Piaf was married twice. Her first husband was Jacques Pills, a singer; they married in 1952 and later divorced. Her second husband, Theophanis Lamboukas (a.k.a. Théo Sarapo), was a hairdresser turned singer and actor; they married in 1962. She had one child, a daughter, Marcelle, who died at the age of two in 1935; the child's father was Louis Dupont, a lover of Piaf's.
The Paris Olympia is the place where Édith Piaf achieved fame and where, just a few months before her death from cancer, she gave one of her most memorable concerts while barely able to stand. In early 1963, Édith recorded her last song, L'homme de Berlin.

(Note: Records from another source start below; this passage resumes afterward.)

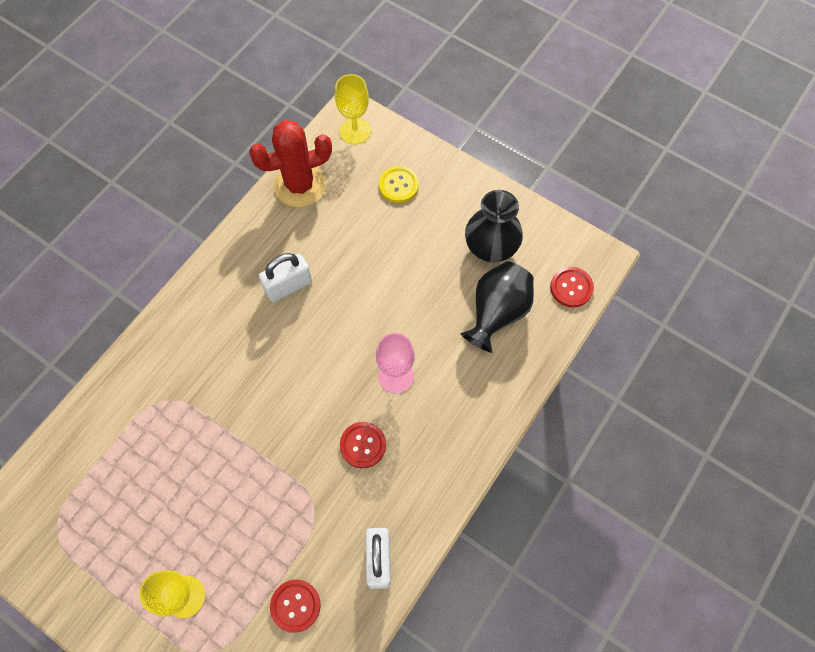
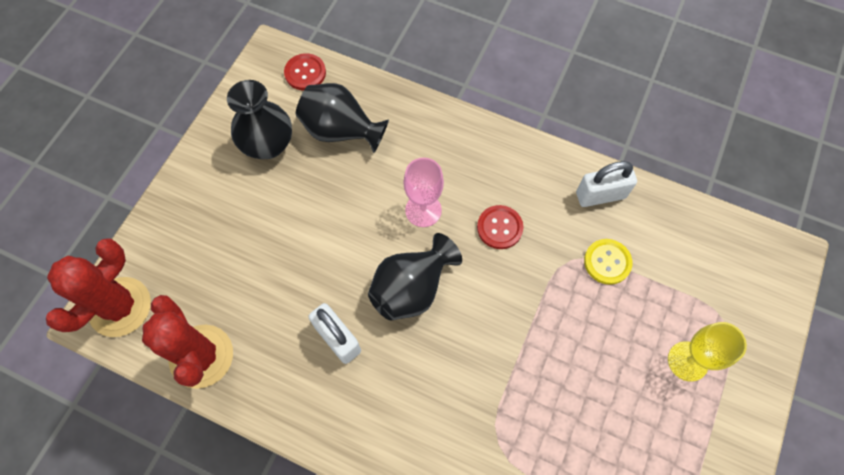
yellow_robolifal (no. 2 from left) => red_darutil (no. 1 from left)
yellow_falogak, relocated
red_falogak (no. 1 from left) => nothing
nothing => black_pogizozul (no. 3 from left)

Piaf died of cancer on the same day as her friend, Jean Cocteau, and was buried in the Pere Lachaise Cemetery, Paris. Although forbidden a Mass by the Roman Catholic archbishop of Paris (because of her lifestyle), her funeral procession drew hundreds of thousands of mourners onto the streets of Paris and the ceremony at the Cemetery was jammed with more than forty thousand fans. Charles Aznavour recalled that Piaf's funeral procession was the only time, since the end of World War II, that Parisian traffic came to a complete stop.
There is a museum dedicated to Piaf, the Musée Édith Piaf at 5, rue Crespin du Gast, 75011, Paris.